═════ GIVEN MATERIAL ═════

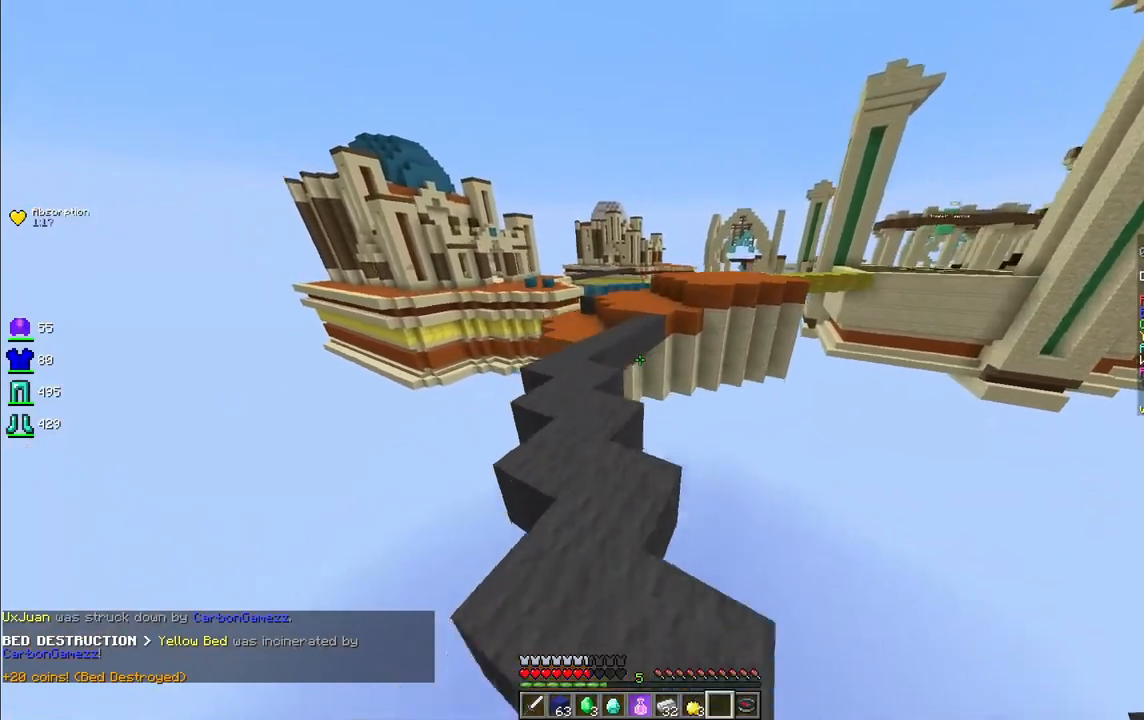
{"keys": ["space", "w"], "mouse": [], "events": [[166, "space", "up"], [374, "a", "up"], [499, "space", "down"]]}
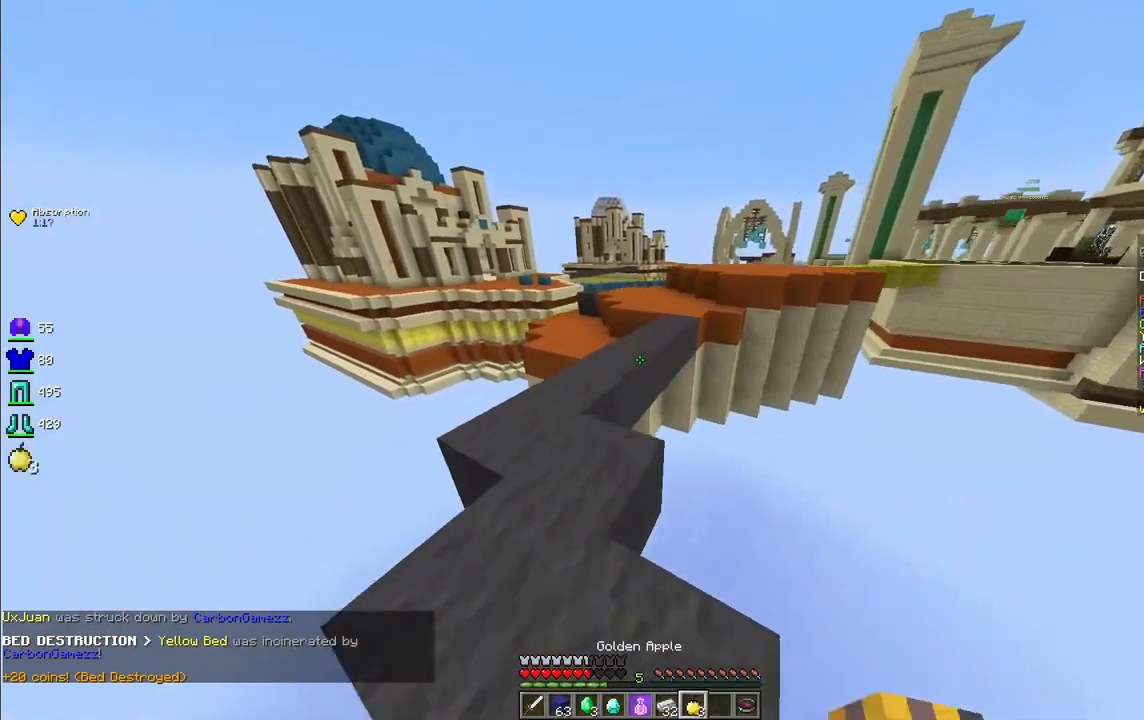
{"keys": ["w"], "mouse": [], "events": [[83, "a", "down"], [208, "a", "up"], [208, "space", "up"]]}
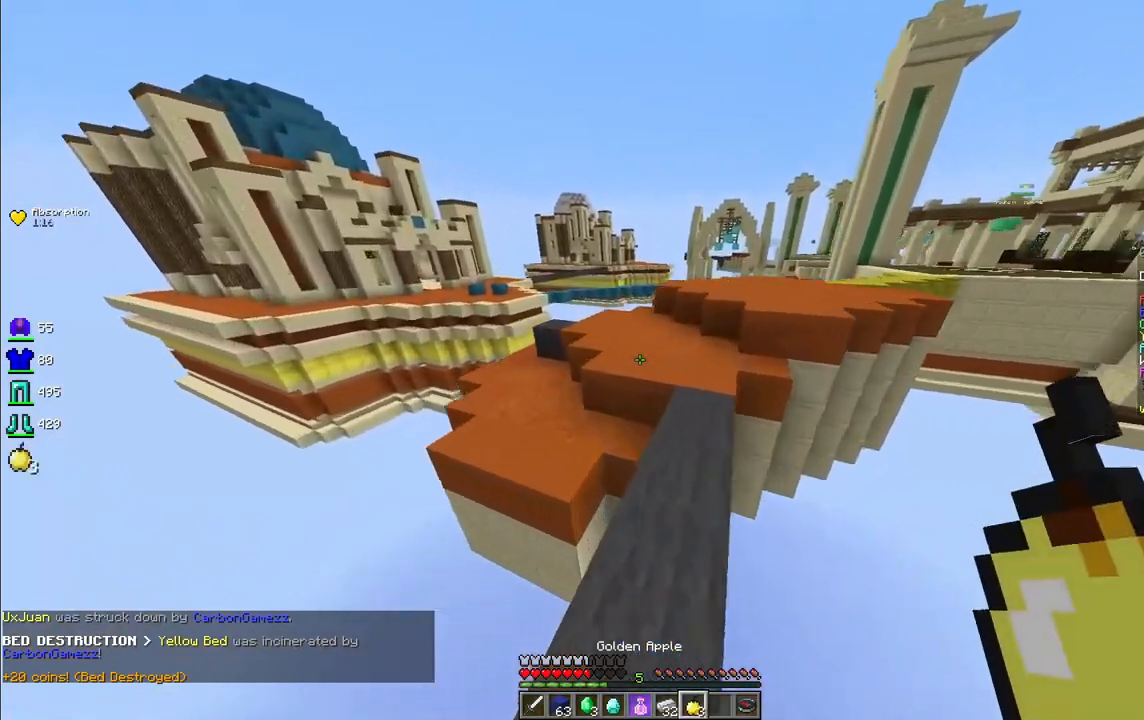
{"keys": ["w"], "mouse": ["right"], "events": [[83, "space", "down"], [125, "d", "down"], [249, "space", "up"], [291, "d", "up"], [499, "mouse_right", "down"]]}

═════

• [WHAT THE TASK ASKS]: What is needed is the data above, retyped exactly, with every picture left out.

• [RESULT OF THE EXERCISE]:
{"keys": ["space", "w"], "mouse": [], "events": [[166, "space", "up"], [374, "a", "up"], [499, "space", "down"]]}
{"keys": ["w"], "mouse": [], "events": [[83, "a", "down"], [208, "a", "up"], [208, "space", "up"]]}
{"keys": ["w"], "mouse": ["right"], "events": [[83, "space", "down"], [125, "d", "down"], [249, "space", "up"], [291, "d", "up"], [499, "mouse_right", "down"]]}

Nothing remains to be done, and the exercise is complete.